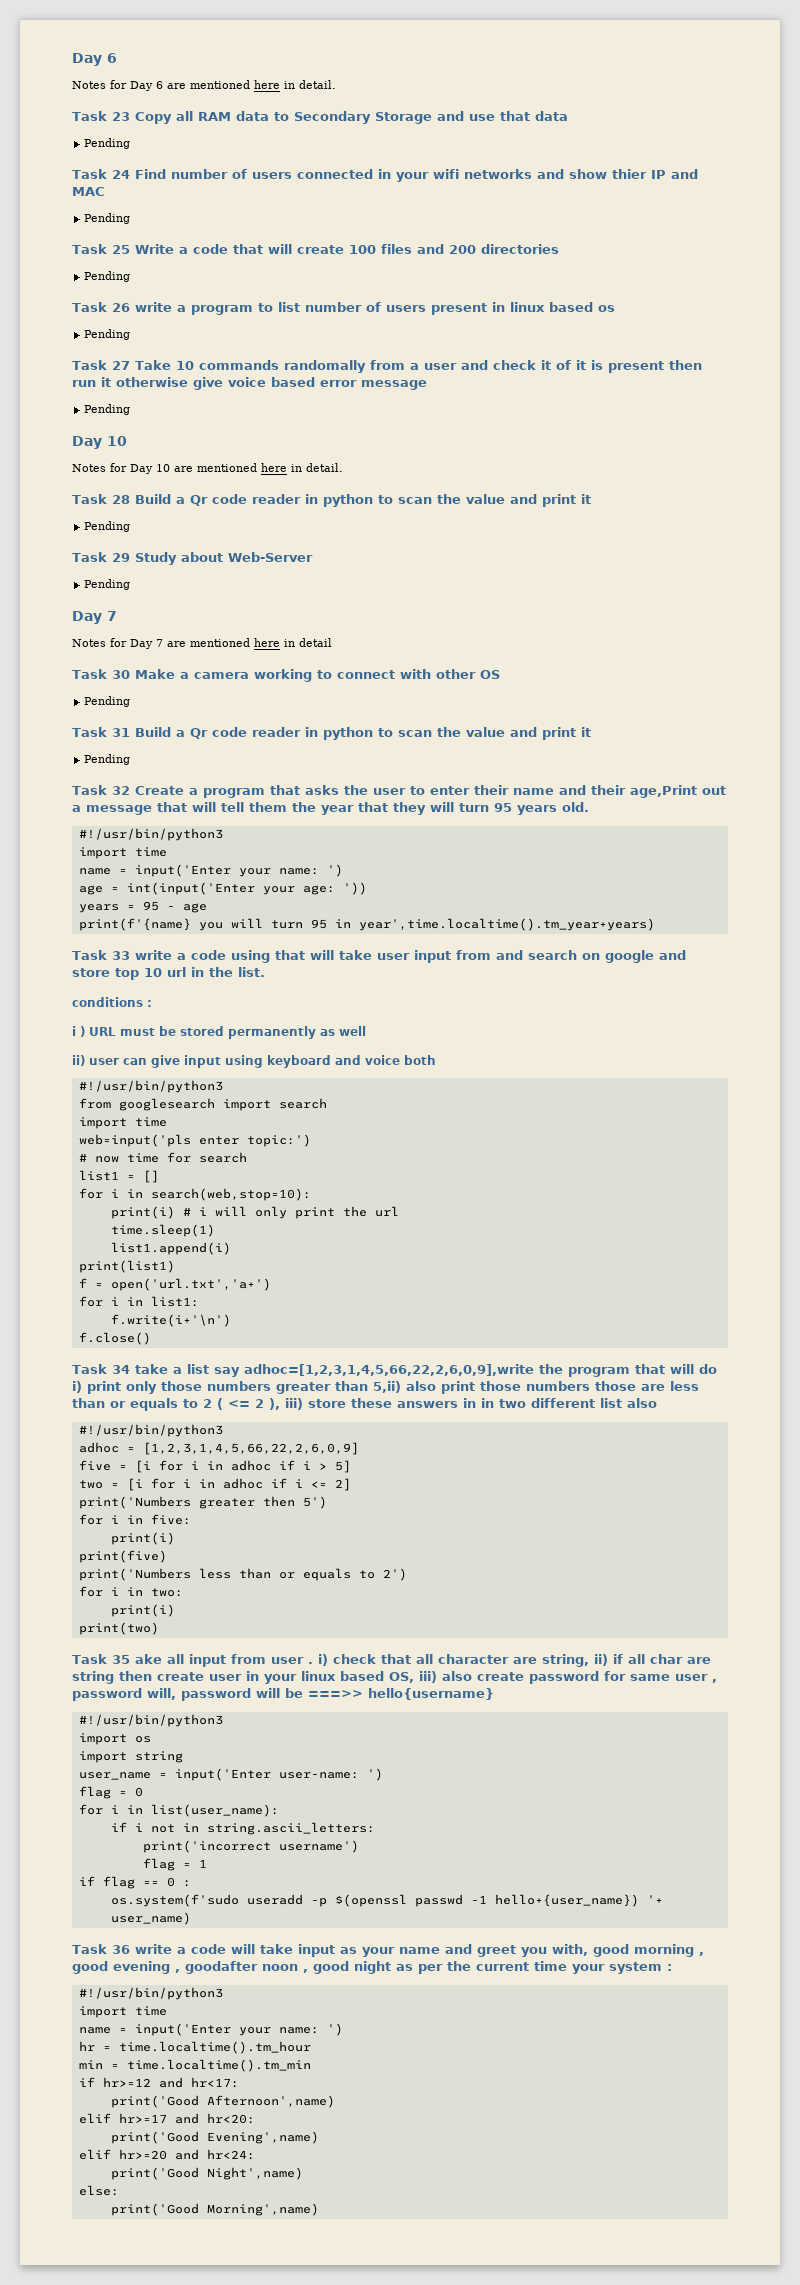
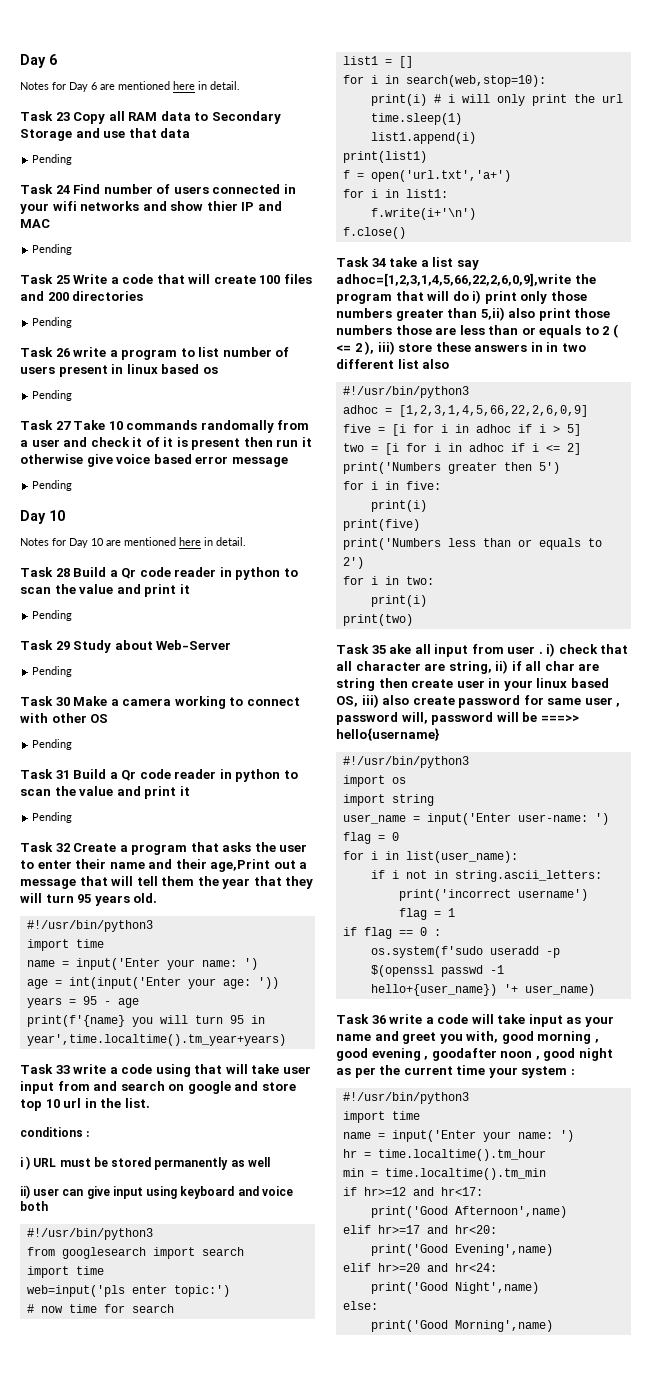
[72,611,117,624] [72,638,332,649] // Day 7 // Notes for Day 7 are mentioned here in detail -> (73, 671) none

○ ○ ○ ○ ○

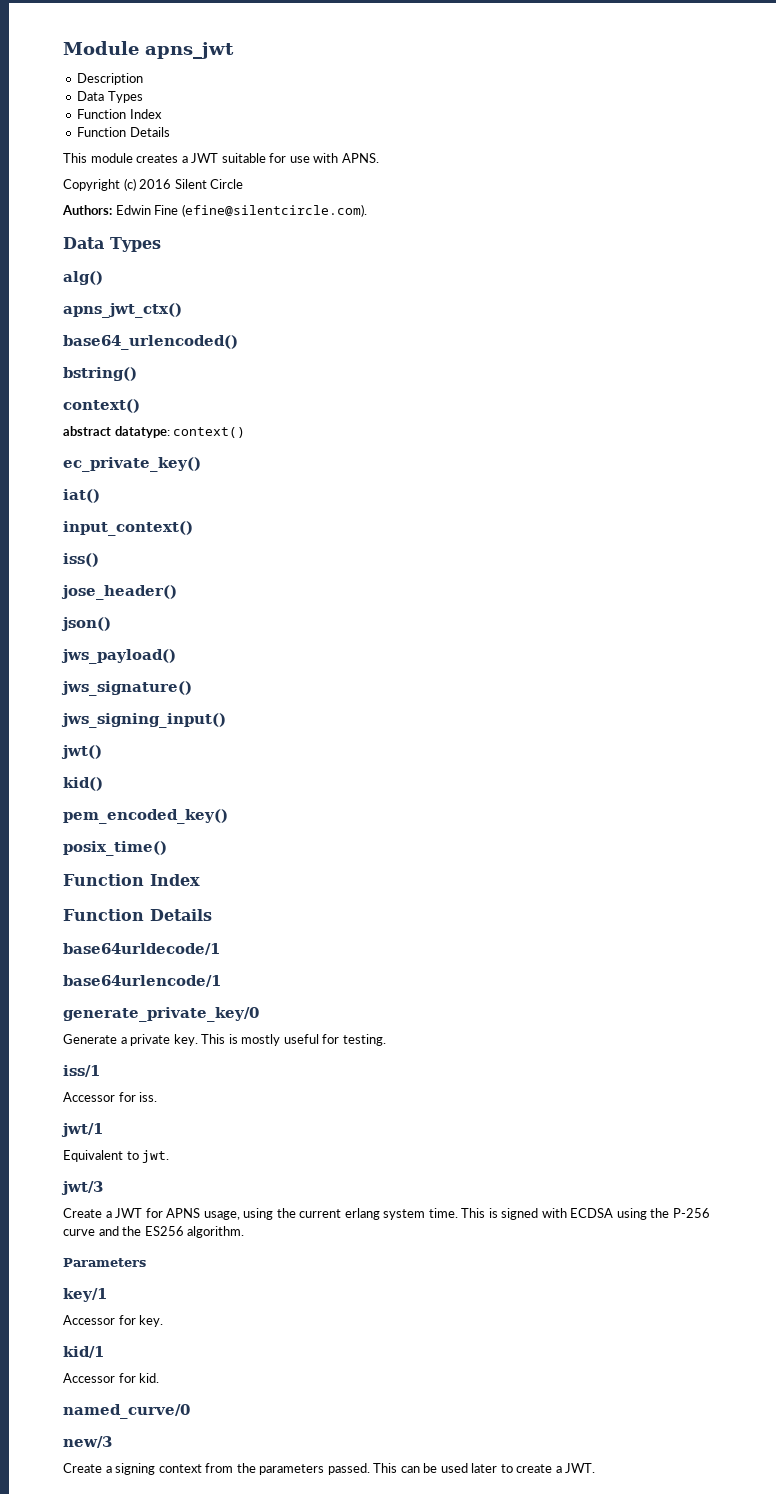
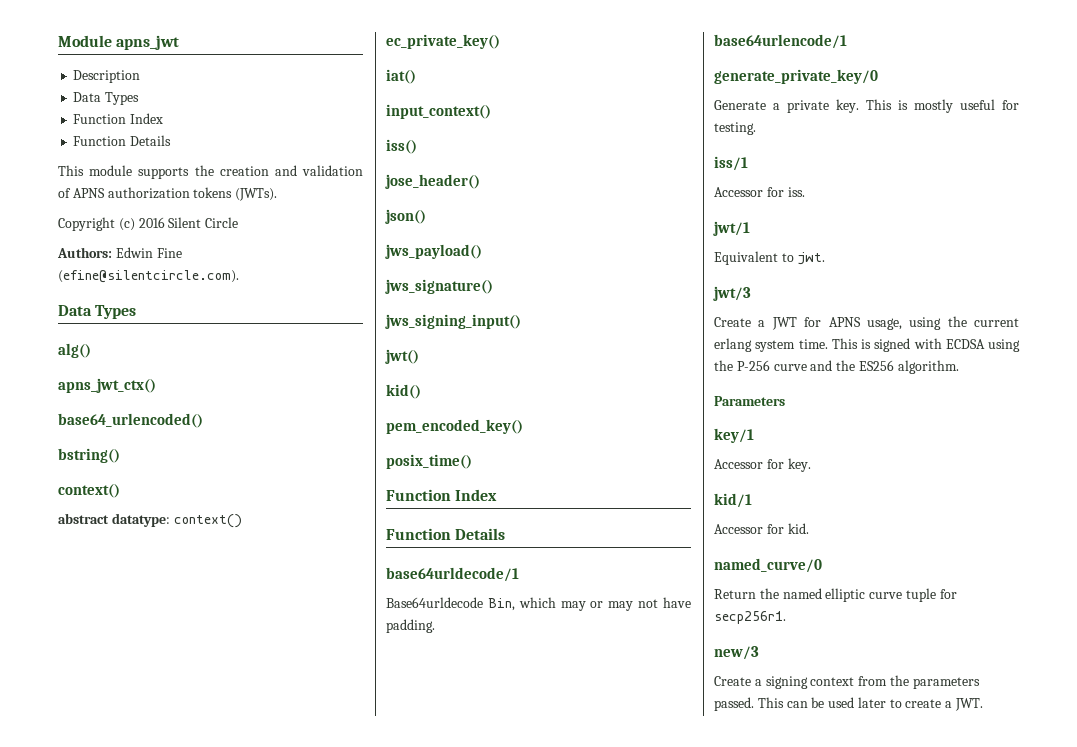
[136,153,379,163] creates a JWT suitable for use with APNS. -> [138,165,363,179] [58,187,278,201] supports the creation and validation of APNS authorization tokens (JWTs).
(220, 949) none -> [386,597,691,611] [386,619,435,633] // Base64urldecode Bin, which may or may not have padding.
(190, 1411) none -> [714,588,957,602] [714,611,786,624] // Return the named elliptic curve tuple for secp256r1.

○ ○ ○ ○ ○

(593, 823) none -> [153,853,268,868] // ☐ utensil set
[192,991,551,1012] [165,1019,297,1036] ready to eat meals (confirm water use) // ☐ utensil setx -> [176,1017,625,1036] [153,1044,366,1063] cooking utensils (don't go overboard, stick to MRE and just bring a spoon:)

○ ○ ○ ○ ○

#### [Prompt]
Within the entries above, report how many lines contain the word "none"; the figure is all that is wanted.

#### [Task output]
4